Начальник караула невольно вытянулся, как не вытягивался даже перед принцем Чжоу.
– Как старший по званию, приказываю сдать пост! Слушай мою команду: напр-р-ра-во! Шаго-ом марш!
Почти сразу Маленький Архат успел отметить, что стража у парадного входа во дворец поспешила последовать примеру внешней охраны, не дожидаясь особого распоряжения. Якши уже занимали оставляемый солдатами пост, а Ли Иньбу и Маленький Архат, не теряя времени, проследовали ко входу во дворец. Позади топал один из якшей, приставленный к ним в качестве сопровождающего предусмотрительным Сян Хай-чжуном.
Во дворе Маленький Архат немедленно изловил за ухо дворцового повара, неудачно пытавшегося прикинуться статуей, и приказал:
– Веди нас в темницу. И быстро! А то съем.
Повар и не подумал сомневаться.
4
Допросы прекратились несколько дней назад. Казалось, об узниках все забыли: их даже перестали кормить, и лишь изредка сердобольный старик-тюремщик приносил кувшин с водой и горсть заплесневелых корок.
«Решили уморить голодом», – отстраненно думал иногда судья.

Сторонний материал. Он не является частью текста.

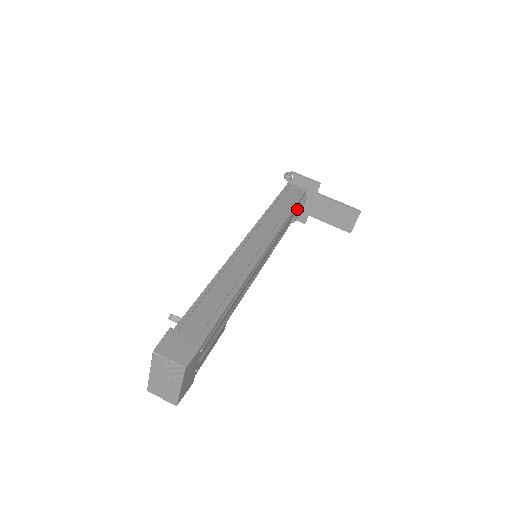
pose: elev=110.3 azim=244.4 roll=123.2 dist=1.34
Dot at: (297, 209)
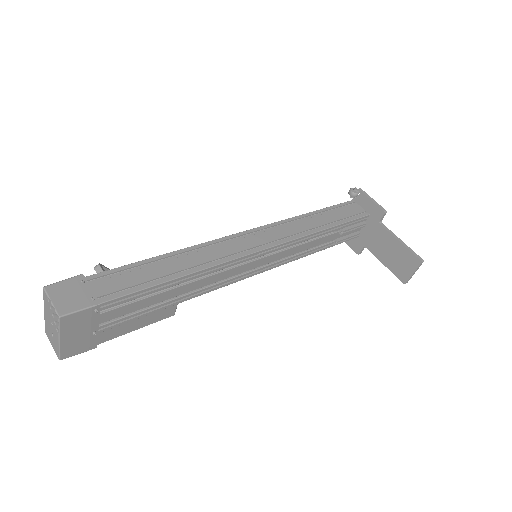
Dot at: (342, 229)
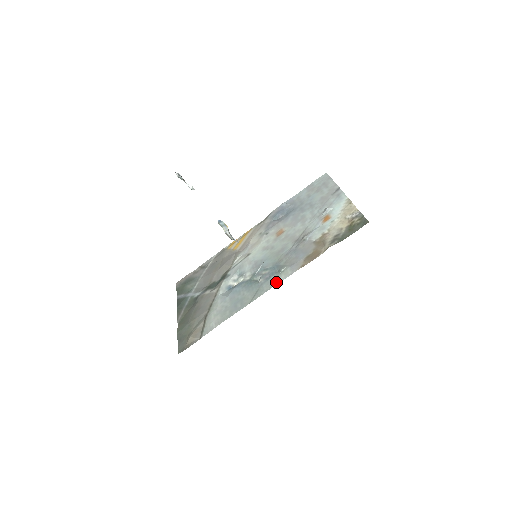
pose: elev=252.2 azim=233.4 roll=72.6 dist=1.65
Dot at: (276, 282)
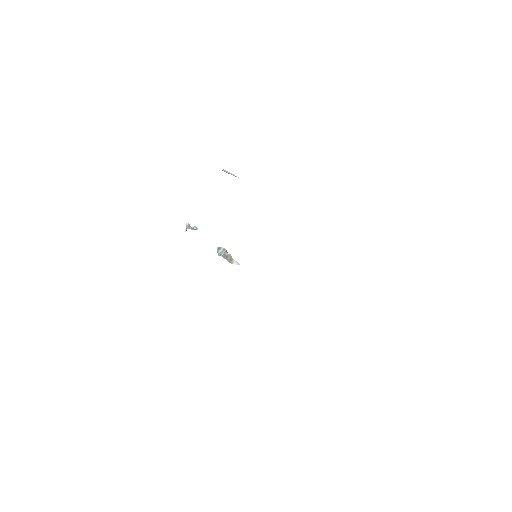
Dot at: occluded
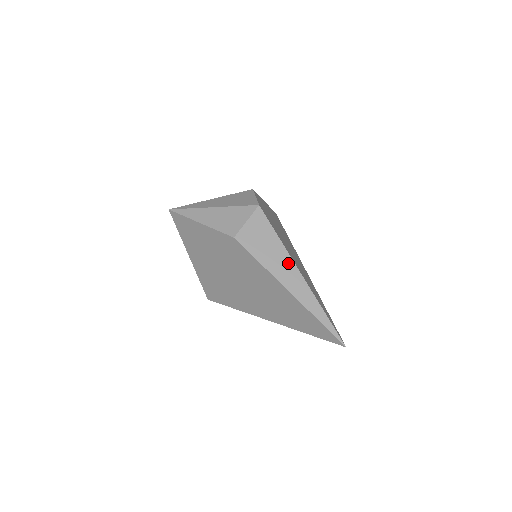
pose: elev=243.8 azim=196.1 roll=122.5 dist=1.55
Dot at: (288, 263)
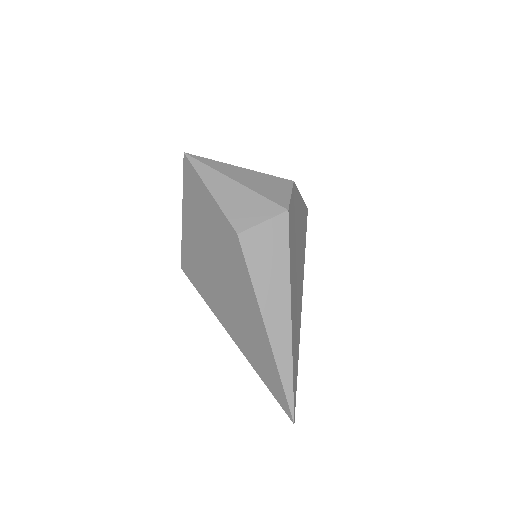
Dot at: (283, 297)
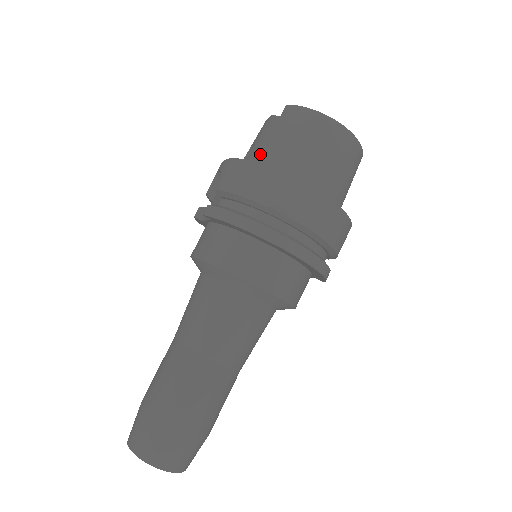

Впрочем, эта мысль уже не вызывала у него никаких чувств. Не все ли равно, от чего умирать: от голода или от пыток? В допросную залу выездного следователя не таскали, но обожженное и истерзанное тело не желало выздоравливать, лелея собственные раны, как залог смерти-избавительницы – жизненные силы были на исходе.
Почти все время Бао пребывал в забытье, в аду Фэньду – но и там его мысли путались, мешая сосредоточиться на работе, и судья не раз пропускал появление злокозненных рук или, наоборот, поднимал ложную тревогу.

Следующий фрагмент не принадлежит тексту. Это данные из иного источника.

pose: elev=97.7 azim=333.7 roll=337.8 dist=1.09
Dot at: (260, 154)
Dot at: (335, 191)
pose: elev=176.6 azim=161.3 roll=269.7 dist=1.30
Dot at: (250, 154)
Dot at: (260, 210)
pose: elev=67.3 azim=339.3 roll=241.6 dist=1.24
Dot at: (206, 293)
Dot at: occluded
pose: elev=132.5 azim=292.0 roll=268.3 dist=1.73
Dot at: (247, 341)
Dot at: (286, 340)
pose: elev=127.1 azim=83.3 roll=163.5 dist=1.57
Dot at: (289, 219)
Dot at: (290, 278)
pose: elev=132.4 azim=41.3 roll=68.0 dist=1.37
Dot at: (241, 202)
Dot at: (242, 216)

Иногда он приходил в себя. Чаще – в Темном Приказе, реже – в своей камере. В один из моментов просветления он попытался связно изложить Владыке, кто повинен в безумии, лихорадившем оба мира все сильнее.
Яньло грустно смотрел на судью.
– К сожалению, здесь я бессилен, – развел руками Князь Преисподней. – Шаолинь недоступен для меня и моих слуг. Теперь лишь живые способны остановить этого безумца.
– А может быть… – судья вспомнил явившийся ему призрак Бородатого Варвара. – Может быть, найти того, кем стал сейчас великий Бодхидхарма? Мне кажется…
– Вы плохо просмотрели его свиток, уважаемый сянъигун. У Просветленного Учением больше не было перерождений.
«Вот и все, – подумал судья Бао, провожая удаляющегося Князя взглядом. – Я раскрыл это дело, но остановить происходящее не в моей власти. Янь-ван бессилен, Бородатый Варвар навсегда ушел в Нирвану или куда-то еще, а я медленно гнию в тюремной камере».
Но и эта мысль не взволновала его, вызвав лишь мимолетное сожаление.
Теперь оба мира представлялись судье Бао одинаково размытыми и нереальными. Он все чаще барахтался в омуте воистину чудовищных видений, не имевших отношения ни к Преисподней, ни к миру живых: ему виделись странные твари, отдаленно похожие на бесов, но не являвшиеся ими; в бреду он разговаривал с людьми и нелюдями – живыми или давно умершими, иные из которых были ему абсолютно незнакомы; грань между двумя мирами и горячечным миражем становилась все более зыбкой, и судья почти не сознавал, где он на самом деле находится.